A trifle bluntly, I explained that business doesn’t work that way. A personal assistant may have to work until five or six or even later in a crisis.

That led to a discussion about job-sharing but I haven’t found that working too well in too many businesses either. Ideally, you either split the hours or split the days. The problem there is that a boss asks Jane if a project is under control and it is not because he actually asked Mary and the baton wasn’t passed during the shift changeover.

It is true that some progressive businesses now provide crèches for working mothers but echoing in my mind is the comment from a multi-millionaire boss when asked to include one who said: “I run a factory, not a bleeping nursery”. That’s why he is so rich.

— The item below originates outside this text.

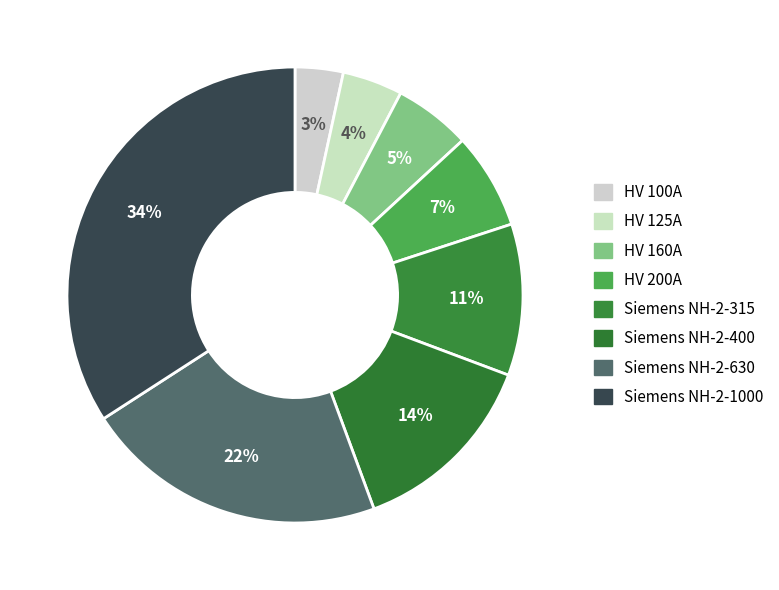

The Siemens NH-2-630 slice represents 22% of the pie. True or false?

True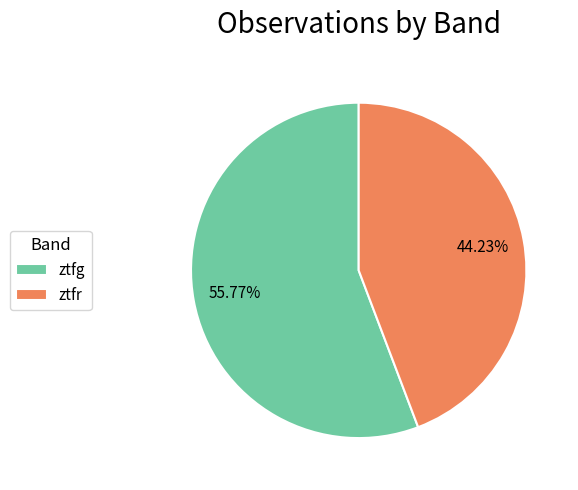

Rank the categories by value from highest to lowest.

ztfg, ztfr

Coincidentally a new book is out called What Jobs Pay 2004-2005 and author Rodney Stinson comes to the conclusion that women get less money than men, not because of the so-called glass ceiling, but because they work less hours.

That’s not putting down women. Many work less hours because of the things I have mentioned. They have awesome commitments as mother and minder and chief cook and bottle washer.

These are not women with partners who can share the load and the pressure and the hours and the responsibility. Many are deserted by men who head off with another skirt to start again.

It is true that the “Darwin Option” is finally being squeezed closed. That was when wages garnishees did not exist or were ignored and men avoided court-ordered maintenance payments by supposedly “heading for Darwin”.

But how do these emotionally bruised women find time or opportunity for another man – even if they want to?

I know of an attractive young mother who would see a new, lasting, relationship as about as likely as finding a nugget of gold in a hole in the ground in her backyard.

Most nights she, and her young daughter, are sharing a double bed by half past seven. Obviously there can’t (and shouldn’t) be suitors sleeping over there.

I don’t have the answers. I only have the questions.

But just maybe things are changing for the better in a more understanding and tolerant workforce.

I read in the finance pages the other day that a mobile phone company is turning things topsy-turvy by offering employees such things as child care subsidies of up to 50%, baby bonuses of $1000, paid leave for getting married and even a day off if you want to work for your favourite charity.

They are not my phone company so I can give them a plug. They are called Fone Zone. To the boss, Maxine Horne, I say that I salute you.

And if you want to employ a couple of intelligent, diligent young mums on flexi-time – have I got a couple of employees for you!